In Australia, live streaming will be offered by Channel 7 both on TV and their online service 7Plus. Foxtel users will also be able to watch it through the Sky Channel, as well as on Foxtel’s proprietary online streaming service and the Foxtel Go app. Finally, a number of bookmakers will include the race into their live streaming service. However, the service will usually be made available only to customers who have placed a deposit.
Overseas, people living in the United Kingdom and Ireland will be able to watch the match live through Sky Racing and New Zealanders can watch it on Racing.com and Sky Racing. People living in other countries will have to check with their local channels.
How many races are held during the Melbourne Cup day?
If you had the impression that there is only one race being held during the event, you couldn’t be further away from the truth. Part of what makes the race so big is the fact that there are 8 days of events surrounding it called the Melbourne Cup Carnival. Although each of the days is filled with races and events, the main race is held during the Melbourne Cup day.

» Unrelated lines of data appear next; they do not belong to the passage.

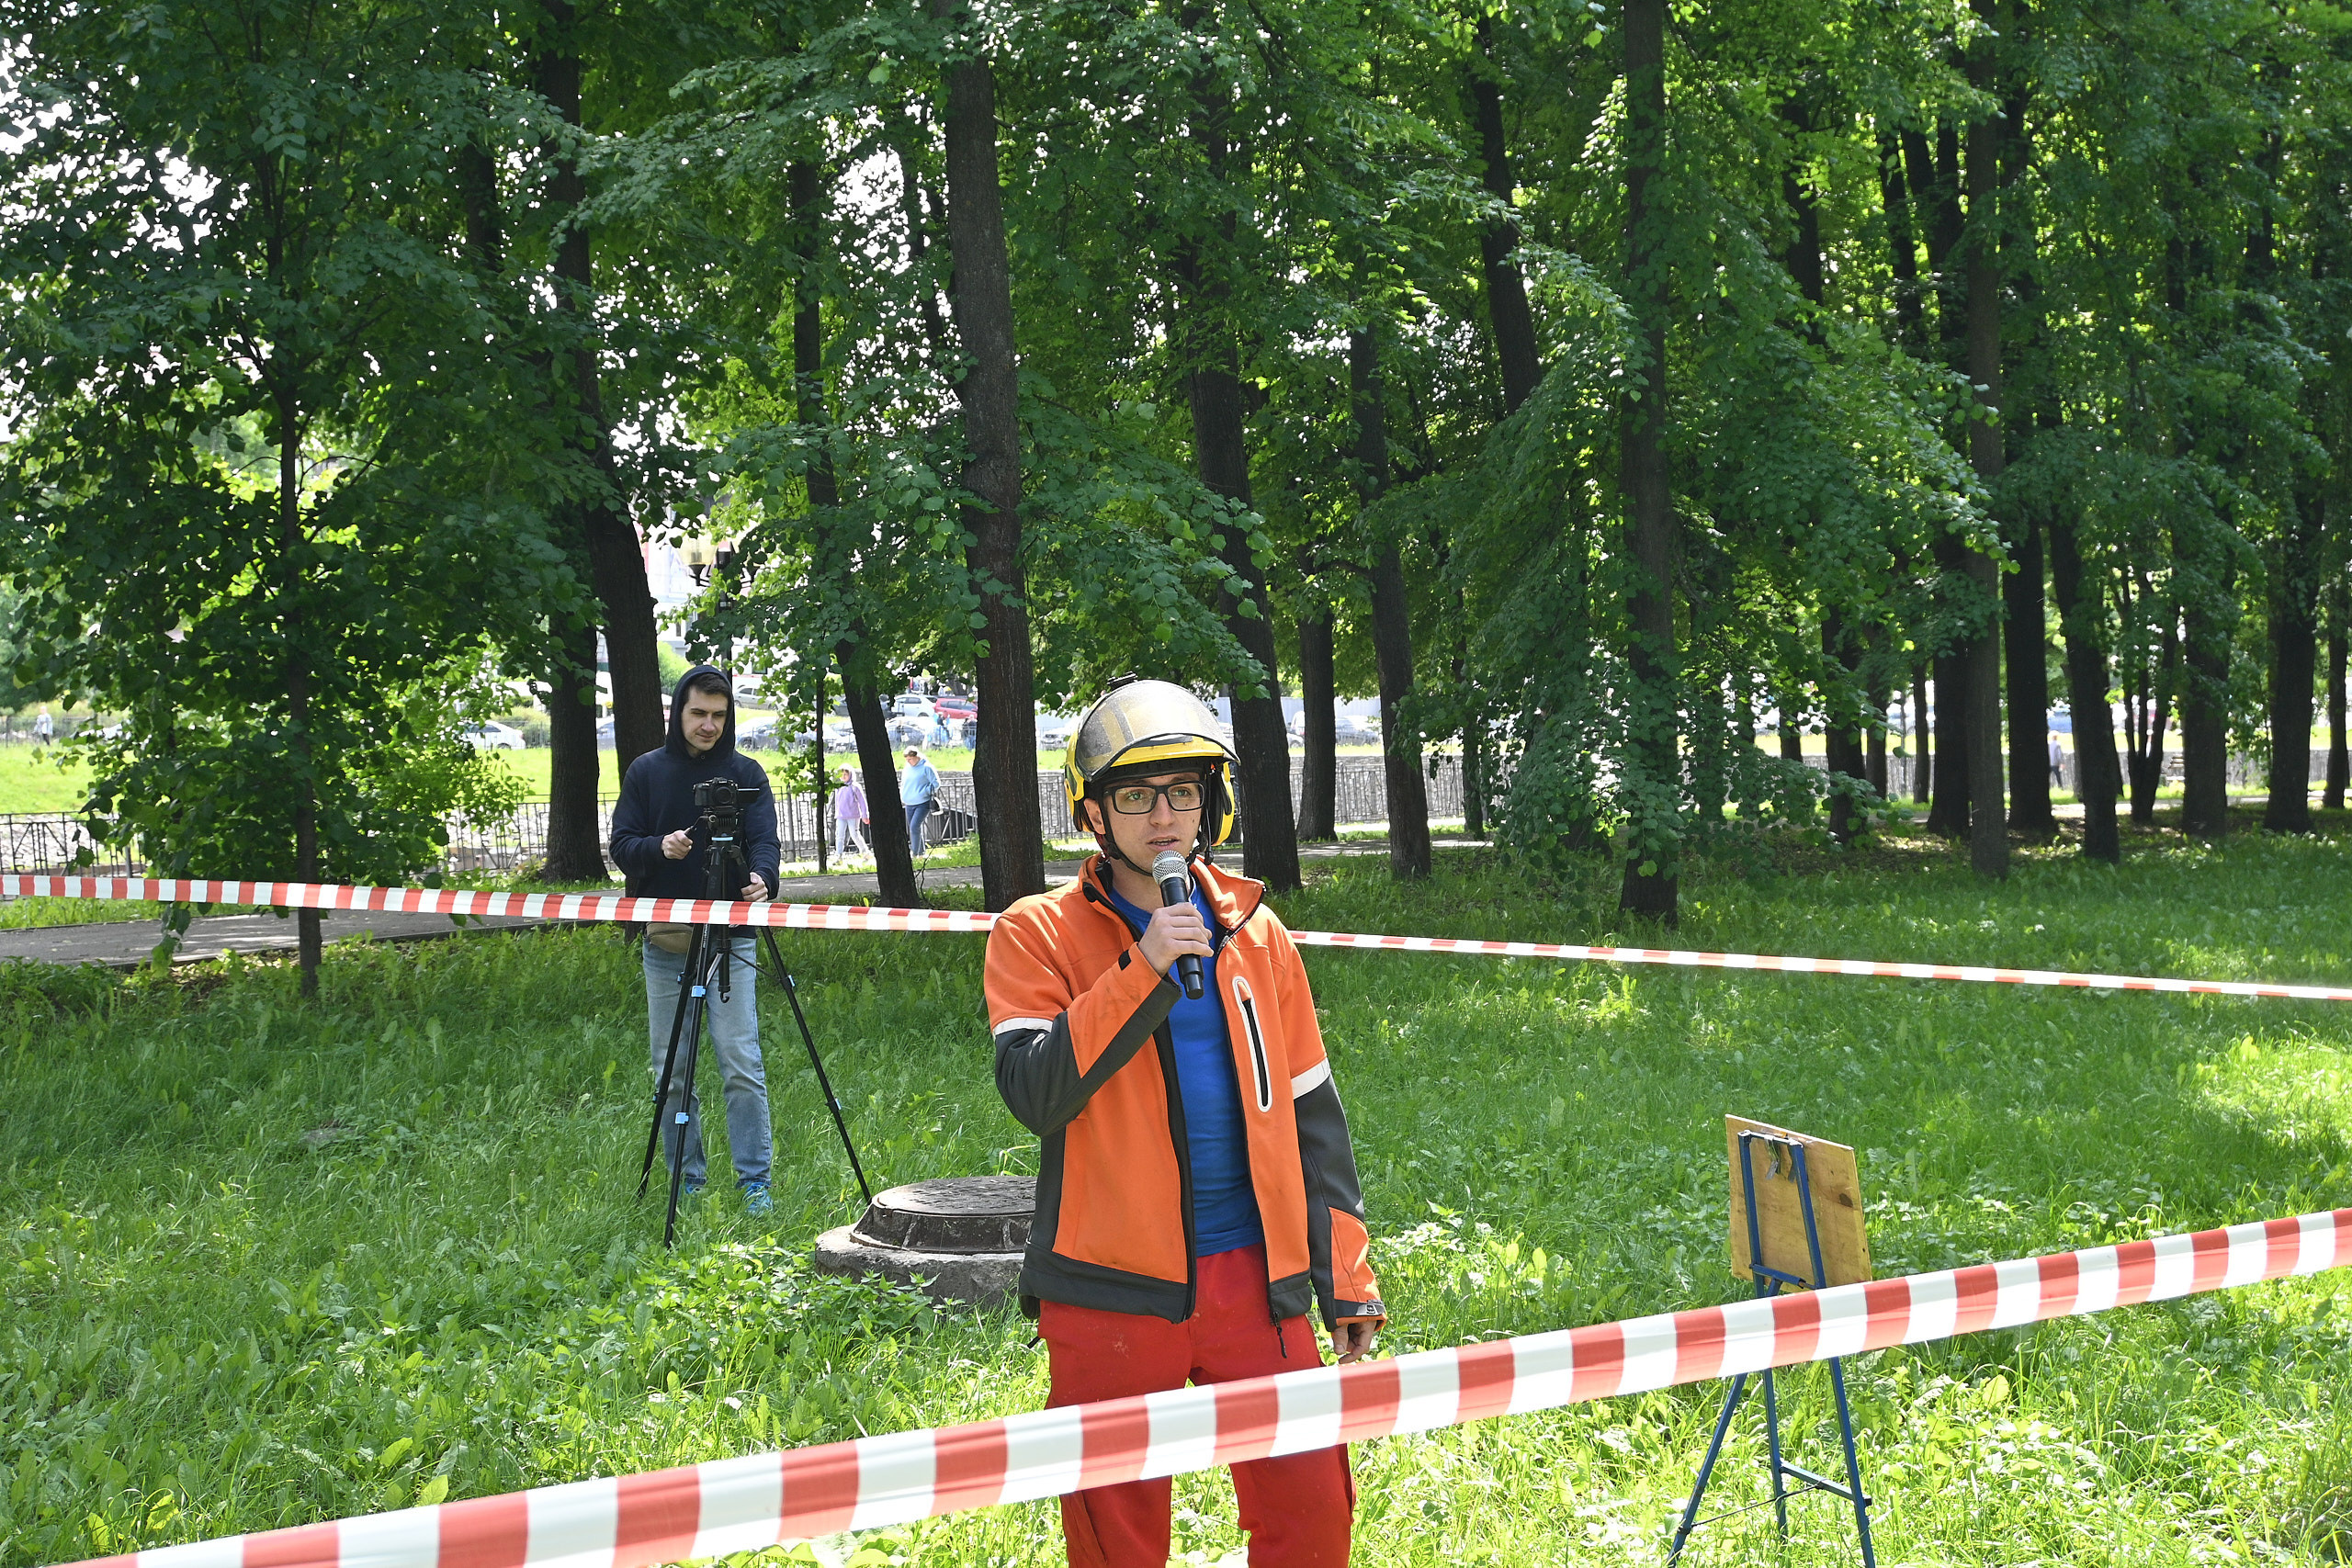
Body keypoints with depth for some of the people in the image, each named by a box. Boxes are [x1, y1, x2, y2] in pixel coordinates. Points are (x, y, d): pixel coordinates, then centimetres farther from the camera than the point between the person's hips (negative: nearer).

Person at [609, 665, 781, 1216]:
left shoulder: (746, 773, 4)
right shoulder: (646, 772, 6)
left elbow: (764, 840, -6)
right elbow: (621, 845, 4)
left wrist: (760, 877, -28)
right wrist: (659, 847, -18)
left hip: (730, 938, -2)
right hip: (664, 940, 2)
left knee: (742, 1064, -8)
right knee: (671, 1069, 5)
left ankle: (754, 1182, -1)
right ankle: (687, 1182, 15)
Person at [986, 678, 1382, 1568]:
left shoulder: (1254, 932, 10)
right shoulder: (1039, 935, -1)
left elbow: (1311, 1115, 13)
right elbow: (1035, 1093, -16)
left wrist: (1345, 1277, 10)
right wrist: (1144, 971, -20)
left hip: (1253, 1277, 3)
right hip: (1111, 1288, -2)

In total, there are ten races held on the Melbourne Cup day. The first race starts at 11 am, while the last one is at 5:20 pm. There are 40-minute breaks between races, with the exception being the Melbourne Cup itself, with an hour break before and after due to additional formal preparations.
How many horses participate in the Melbourne Cup?
Due to the safety limit, the current maximum allowed a number of participating horses is 24. However, in the past, there have been races with more participants, the largest one having as many as 39 horses racing in 1890.